--- Page text Enclosed Below ---
Most muesli muffins start with a mixture of muesli whole grains and some kind of flour. White flour usually produces light, fluffy muffins, but wheat, oat, and nut flours usually provide more nutrients. Other dry ingredients, like sugar or sugar substitute, dried fruit, baking soda, and a pinch of salt are also added to this whole grain mixture.

All kinds of dried fruit, from traditional raisins and currants to apples, berries and dates, may be added to muesli muffins. Cooks looking for inspiration might look at a few muesli recipes. Almost any fruits or grains in those recipes should work well as part of a muffin. Freeze-dried wheat germ, ground flax, and spices like cinnamon and nutmeg also work well in muesli muffins. Respectively, these ingredients add fiber, healthy fats, and a touch of extra sweetness.


Many muesli muffin recipes come together much like traditional muffins. The liquid is added to the dry ingredients, along with fats like yogurt, butter, or oil. The batter is then poured into muffin tins and baked until the pastries are set in the center. Some cooks like to change up this recipe by soaking the muesli mixture first, much as they would if eating it as a cereal. Muesli is most often soaked in milk or fruit juice, but cooks may create exotic flavors by using cooled herbal tea or coffee.
--- End of Enclosed Page text ---
--- Supplied material Enclosed Below ---
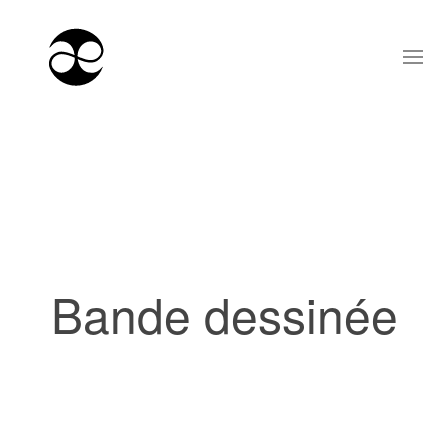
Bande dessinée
--- End of Enclosed Supplied material ---
--- Supplied material Enclosed Below ---
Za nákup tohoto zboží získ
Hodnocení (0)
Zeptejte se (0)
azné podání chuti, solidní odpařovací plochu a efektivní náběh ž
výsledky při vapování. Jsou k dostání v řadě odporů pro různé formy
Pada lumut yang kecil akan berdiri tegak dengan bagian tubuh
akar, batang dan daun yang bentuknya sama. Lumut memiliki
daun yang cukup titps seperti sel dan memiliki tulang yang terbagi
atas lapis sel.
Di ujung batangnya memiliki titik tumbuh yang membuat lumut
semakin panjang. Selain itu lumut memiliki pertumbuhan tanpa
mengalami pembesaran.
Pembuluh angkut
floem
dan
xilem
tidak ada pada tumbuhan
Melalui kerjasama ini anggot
--- End of Enclosed Supplied material ---
» Required actions
1) Rewrite the muesli muffin text from the words "Most muesli muffins" through the words "of extra sweetness.", swapping "dried fruit" for "chopped nuts" wherever it occurs in that stretch.
2) Print the rows word for word, beginning at the line that has "Za nákup tohoto zboží získ" and stopping after the line that has "Melalui kerjasama ini anggot".

» Activity answers
1)
Most muesli muffins start with a mixture of muesli whole grains and some kind of flour. White flour usually produces light, fluffy muffins, but wheat, oat, and nut flours usually provide more nutrients. Other dry ingredients, like sugar or sugar substitute, chopped nuts, baking soda, and a pinch of salt are also added to this whole grain mixture.

All kinds of chopped nuts, from traditional raisins and currants to apples, berries and dates, may be added to muesli muffins. Cooks looking for inspiration might look at a few muesli recipes. Almost any fruits or grains in those recipes should work well as part of a muffin. Freeze-dried wheat germ, ground flax, and spices like cinnamon and nutmeg also work well in muesli muffins. Respectively, these ingredients add fiber, healthy fats, and a touch of extra sweetness.

2)
Za nákup tohoto zboží získ
Hodnocení (0)
Zeptejte se (0)
azné podání chuti, solidní odpařovací plochu a efektivní náběh ž
výsledky při vapování. Jsou k dostání v řadě odporů pro různé formy
Pada lumut yang kecil akan berdiri tegak dengan bagian tubuh
akar, batang dan daun yang bentuknya sama. Lumut memiliki
daun yang cukup titps seperti sel dan memiliki tulang yang terbagi
atas lapis sel.
Di ujung batangnya memiliki titik tumbuh yang membuat lumut
semakin panjang. Selain itu lumut memiliki pertumbuhan tanpa
mengalami pembesaran.
Pembuluh angkut
floem
dan
xilem
tidak ada pada tumbuhan
Melalui kerjasama ini anggot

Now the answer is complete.